Personal information
- Full name: Donna Karen Armstrong
- Born: Belfast, Northern Ireland
- Batting: Right-handed
- Bowling: Right-arm slow
- Relations: Lloyd Armstrong (father)

International information
- National side: Ireland (1983–1991);
- ODI debut (cap 1): 28 June 1987 v Australia
- Last ODI: 19 July 1991 v Netherlands
- Source: CricketArchive, 1 September 2016

= Donna Armstrong =

Irish cricketer

Donna Karen Armstrong is a former Irish international cricketer who represented the Irish national team between 1983 and 1991. She played as a right-handed middle-order batsman.

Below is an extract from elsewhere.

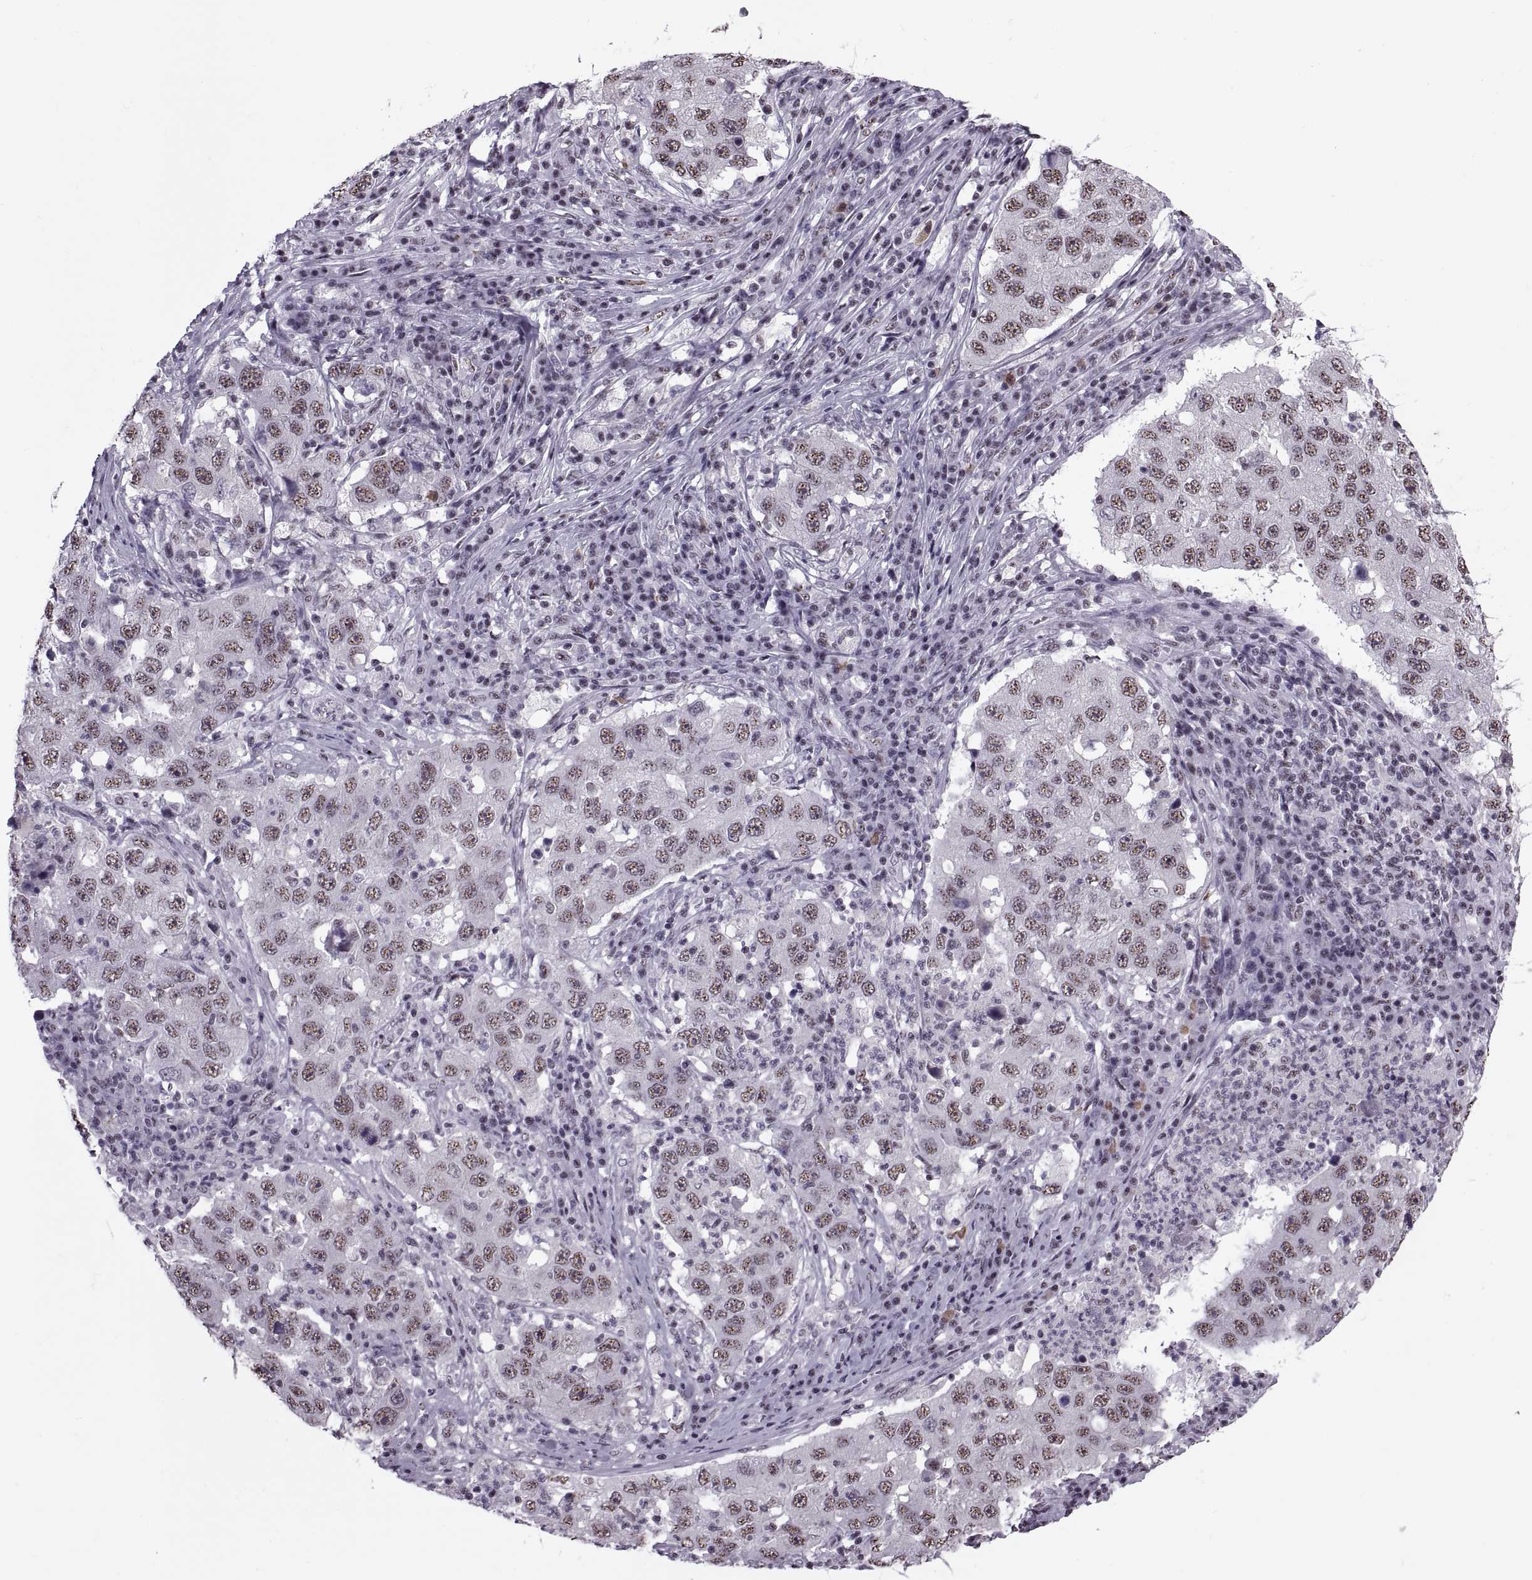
{"staining": {"intensity": "weak", "quantity": ">75%", "location": "nuclear"}, "tissue": "lung cancer", "cell_type": "Tumor cells", "image_type": "cancer", "snomed": [{"axis": "morphology", "description": "Adenocarcinoma, NOS"}, {"axis": "topography", "description": "Lung"}], "caption": "The image demonstrates immunohistochemical staining of adenocarcinoma (lung). There is weak nuclear positivity is present in approximately >75% of tumor cells.", "gene": "MAGEA4", "patient": {"sex": "male", "age": 73}}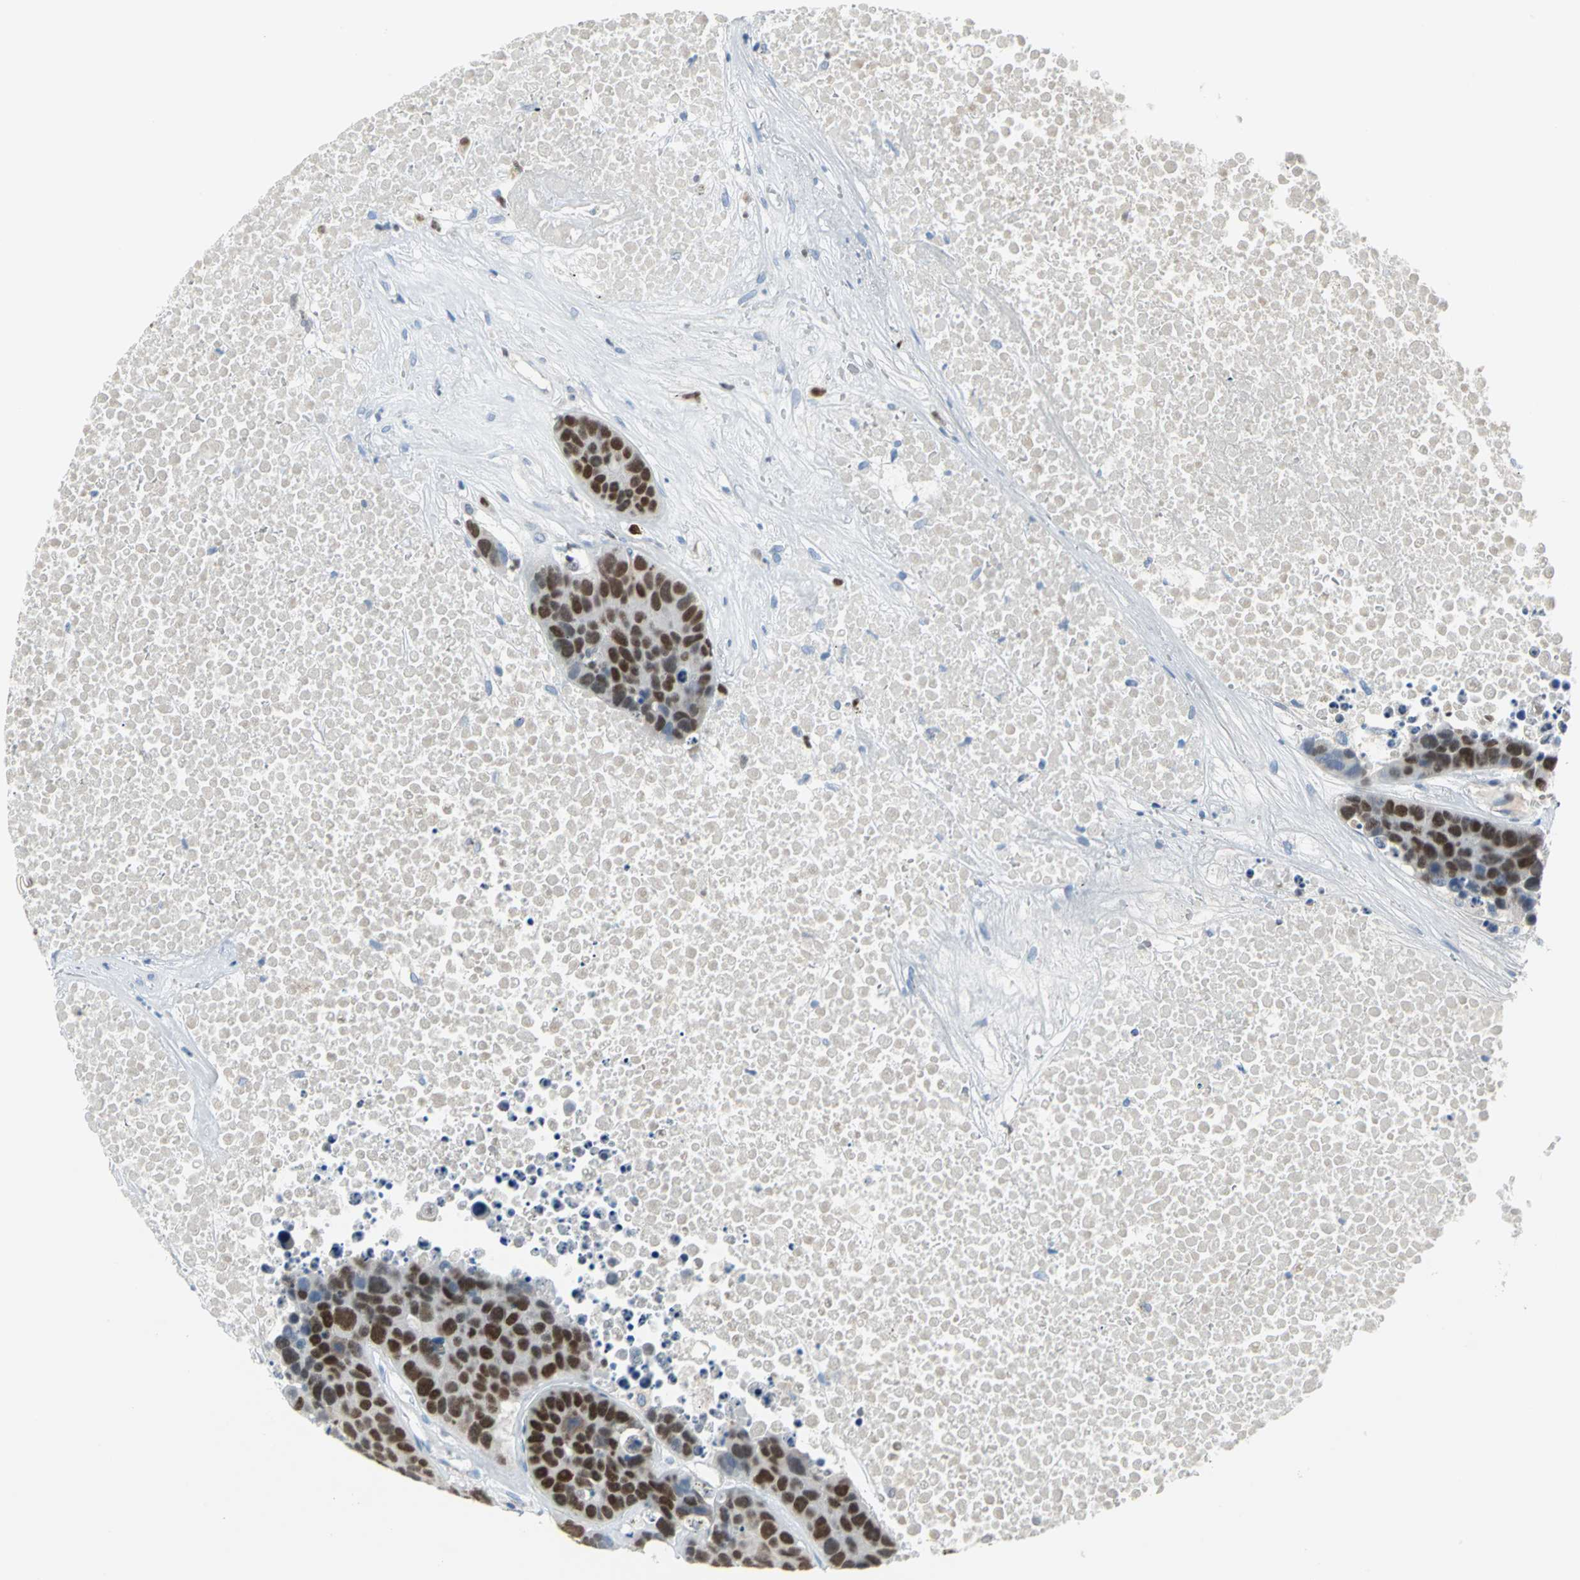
{"staining": {"intensity": "strong", "quantity": ">75%", "location": "nuclear"}, "tissue": "carcinoid", "cell_type": "Tumor cells", "image_type": "cancer", "snomed": [{"axis": "morphology", "description": "Carcinoid, malignant, NOS"}, {"axis": "topography", "description": "Lung"}], "caption": "Carcinoid was stained to show a protein in brown. There is high levels of strong nuclear positivity in about >75% of tumor cells.", "gene": "MCM4", "patient": {"sex": "male", "age": 60}}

Armstrong was born in Belfast, Northern Ireland, and attended Down High School in Downpatrick. Her father, Lloyd Armstrong, played first-class cricket for Ireland in the 1940s and 1950s. Armstrong made her international debut at the 1983 Centenary Tournament in the Netherlands, playing against the Netherlands and Denmark. Her One Day International (ODI) debut came against Australia in June 1987, in Ireland's first ODI series. The following year, Armstrong was selected for the 1988 World Cup in Australia. She appeared in six of Ireland's nine matches, but scored just 33 runs (with a highest score of 21 not out against the Netherlands). Armstrong finished her international career after the 1991 European Championship in the Netherlands. She played 20 ODIs in total, scoring 118 runs with a batting average of just 6.94. Her highest score was 24, made against England at the 1990 European Cup. At the time of her last ODI, Armstrong was 42 years and 154 days old, making her one of the oldest to have played at that level (and the oldest for Ireland).